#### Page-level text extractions
+---+
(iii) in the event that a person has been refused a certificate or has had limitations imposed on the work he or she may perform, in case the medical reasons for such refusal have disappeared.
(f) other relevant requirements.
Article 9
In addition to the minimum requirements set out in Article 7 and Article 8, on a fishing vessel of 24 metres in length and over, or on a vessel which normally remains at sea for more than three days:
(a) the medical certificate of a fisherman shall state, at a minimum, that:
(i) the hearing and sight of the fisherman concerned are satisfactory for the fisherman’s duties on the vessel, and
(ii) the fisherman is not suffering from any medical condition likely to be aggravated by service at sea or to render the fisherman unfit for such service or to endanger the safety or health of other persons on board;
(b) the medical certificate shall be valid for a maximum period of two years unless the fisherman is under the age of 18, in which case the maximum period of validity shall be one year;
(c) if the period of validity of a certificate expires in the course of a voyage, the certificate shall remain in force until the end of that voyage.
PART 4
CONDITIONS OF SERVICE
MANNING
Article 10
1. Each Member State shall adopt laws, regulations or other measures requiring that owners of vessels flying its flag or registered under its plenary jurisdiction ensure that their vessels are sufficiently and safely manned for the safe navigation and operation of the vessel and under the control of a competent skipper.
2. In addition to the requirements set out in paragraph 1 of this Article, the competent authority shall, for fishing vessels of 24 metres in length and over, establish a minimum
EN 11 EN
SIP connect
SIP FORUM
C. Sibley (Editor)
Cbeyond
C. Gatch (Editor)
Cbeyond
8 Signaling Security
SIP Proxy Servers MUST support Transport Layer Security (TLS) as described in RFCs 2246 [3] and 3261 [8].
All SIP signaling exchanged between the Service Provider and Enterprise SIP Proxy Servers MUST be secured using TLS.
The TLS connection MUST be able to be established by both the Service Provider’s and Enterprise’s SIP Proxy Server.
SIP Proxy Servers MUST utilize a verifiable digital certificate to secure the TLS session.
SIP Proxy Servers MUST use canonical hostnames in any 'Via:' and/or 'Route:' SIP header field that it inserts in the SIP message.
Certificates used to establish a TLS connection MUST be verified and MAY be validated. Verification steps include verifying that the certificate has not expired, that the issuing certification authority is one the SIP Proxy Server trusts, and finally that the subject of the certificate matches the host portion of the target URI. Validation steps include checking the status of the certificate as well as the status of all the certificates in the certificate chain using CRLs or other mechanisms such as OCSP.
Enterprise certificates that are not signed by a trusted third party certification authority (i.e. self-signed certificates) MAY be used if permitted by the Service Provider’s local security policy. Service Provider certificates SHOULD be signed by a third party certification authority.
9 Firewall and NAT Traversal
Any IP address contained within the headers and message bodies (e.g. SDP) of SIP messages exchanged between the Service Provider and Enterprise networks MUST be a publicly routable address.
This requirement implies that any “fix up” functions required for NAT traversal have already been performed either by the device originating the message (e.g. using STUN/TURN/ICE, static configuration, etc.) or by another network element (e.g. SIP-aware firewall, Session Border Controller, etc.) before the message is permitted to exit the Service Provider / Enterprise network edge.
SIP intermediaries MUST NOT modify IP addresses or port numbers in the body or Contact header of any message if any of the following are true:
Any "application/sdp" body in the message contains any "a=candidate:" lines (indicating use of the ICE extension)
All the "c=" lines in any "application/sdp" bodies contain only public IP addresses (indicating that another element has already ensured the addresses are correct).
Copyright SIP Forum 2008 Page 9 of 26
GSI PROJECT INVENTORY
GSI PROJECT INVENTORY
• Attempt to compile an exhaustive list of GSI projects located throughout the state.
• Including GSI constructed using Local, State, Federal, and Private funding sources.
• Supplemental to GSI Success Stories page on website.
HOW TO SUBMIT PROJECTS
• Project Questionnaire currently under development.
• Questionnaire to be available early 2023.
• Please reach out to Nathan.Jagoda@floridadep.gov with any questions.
+---+
#### PROBLEM
What you give back should be exactly the lines of the entries above from the one containing "page on website." to the end, and nothing more.

#### THE COMPLETED TASK
• Supplemental to GSI Success Stories page on website.
HOW TO SUBMIT PROJECTS
• Project Questionnaire currently under development.
• Questionnaire to be available early 2023.
• Please reach out to Nathan.Jagoda@floridadep.gov with any questions.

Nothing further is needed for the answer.